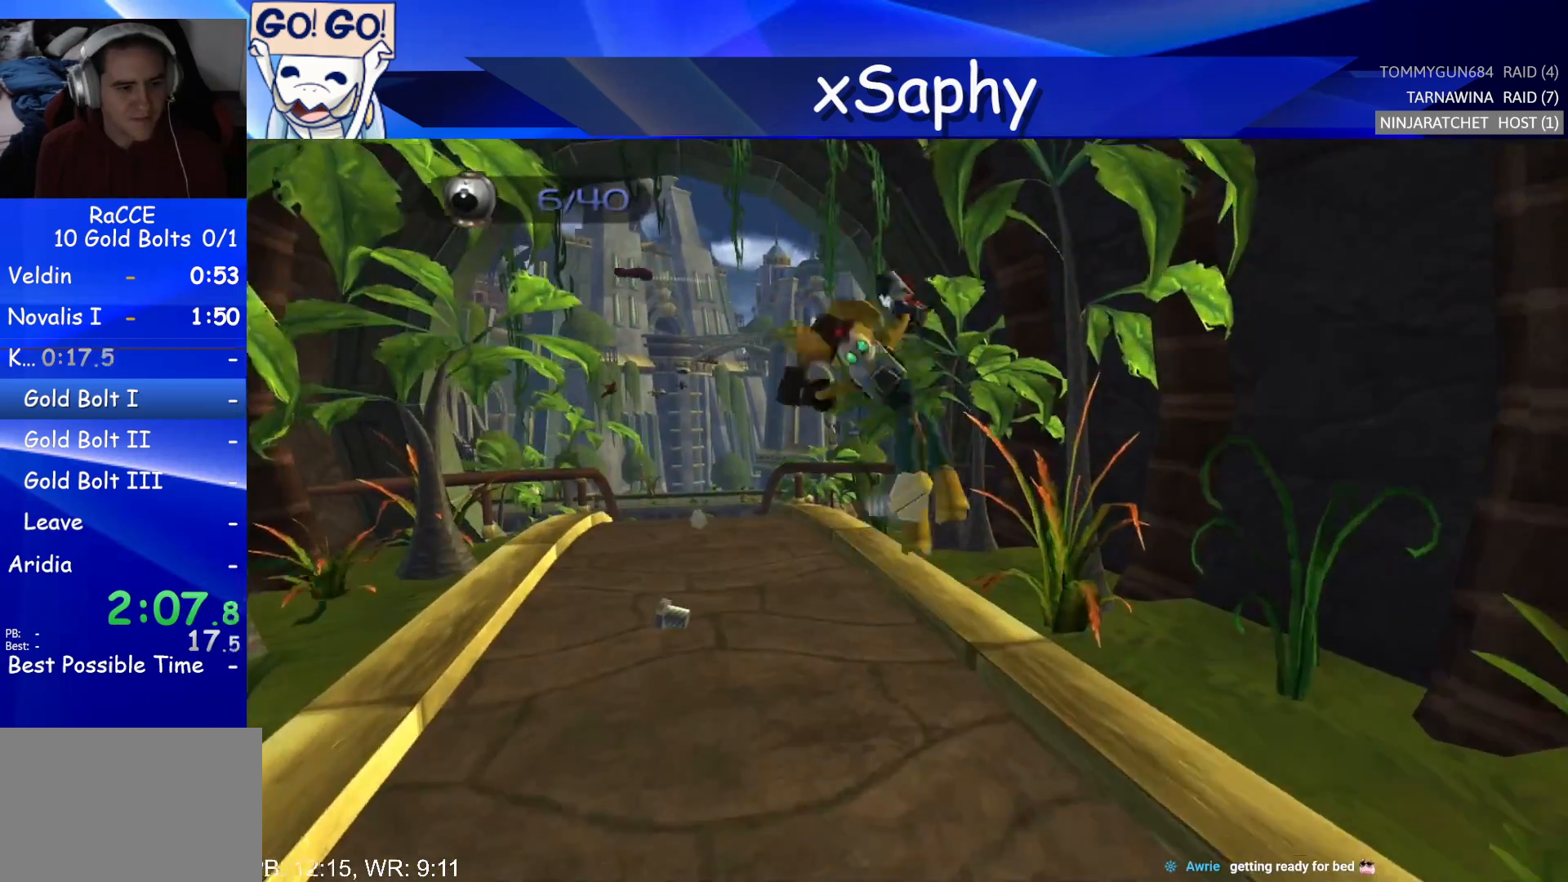
{"buttons": [], "left_stick": "up", "right_stick": "center", "events": [[17, "R2", "up"], [117, "left_stick", "up"], [333, "right_stick", "up"], [467, "right_stick", "center"]]}
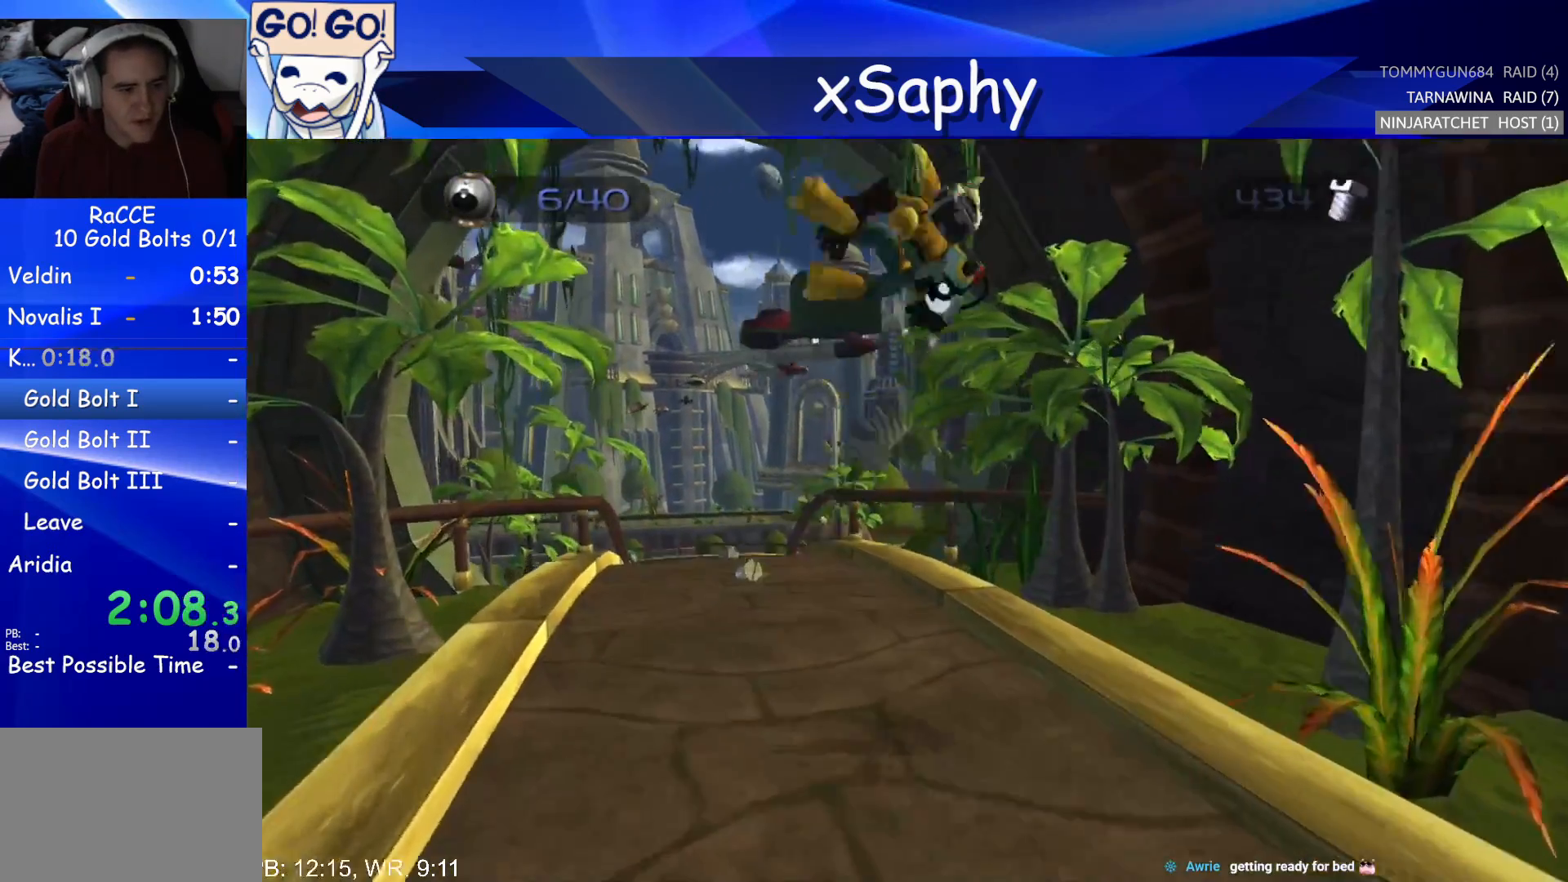
{"buttons": [], "left_stick": "up", "right_stick": "center", "events": []}
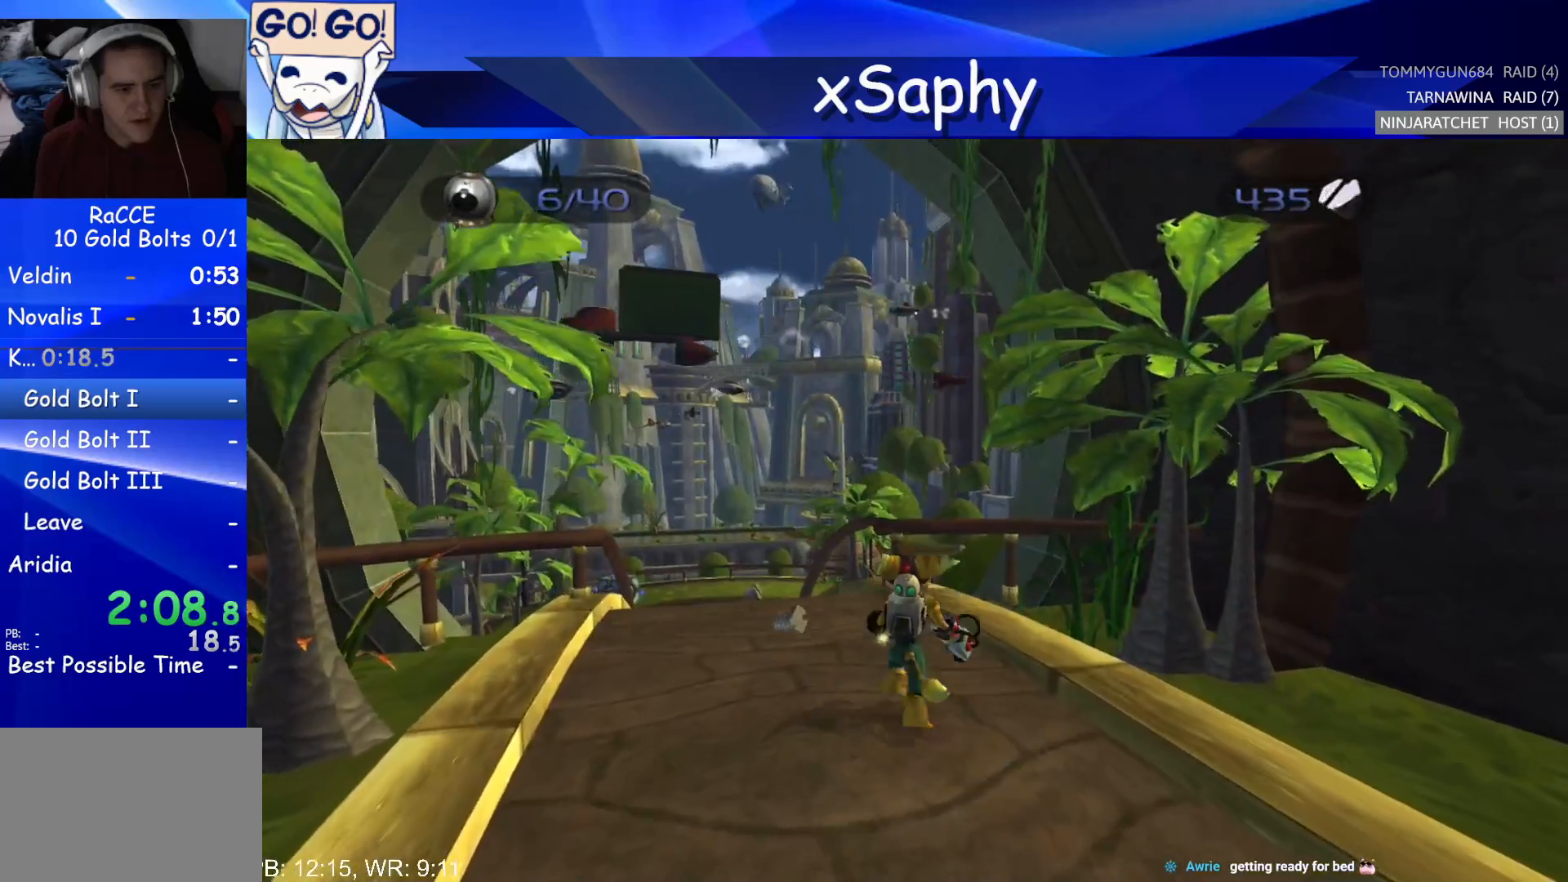
{"buttons": ["CROSS", "R2"], "left_stick": "center", "right_stick": "center", "events": [[367, "CROSS", "down"], [367, "R2", "down"], [417, "left_stick", "right"], [483, "left_stick", "center"]]}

○ ○ ○

■ Action item
Transcribe the listing in full. Omit the pictures and keep every line exact.

■ Reply
{"buttons": [], "left_stick": "up", "right_stick": "center", "events": [[17, "R2", "up"], [117, "left_stick", "up"], [333, "right_stick", "up"], [467, "right_stick", "center"]]}
{"buttons": [], "left_stick": "up", "right_stick": "center", "events": []}
{"buttons": ["CROSS", "R2"], "left_stick": "center", "right_stick": "center", "events": [[367, "CROSS", "down"], [367, "R2", "down"], [417, "left_stick", "right"], [483, "left_stick", "center"]]}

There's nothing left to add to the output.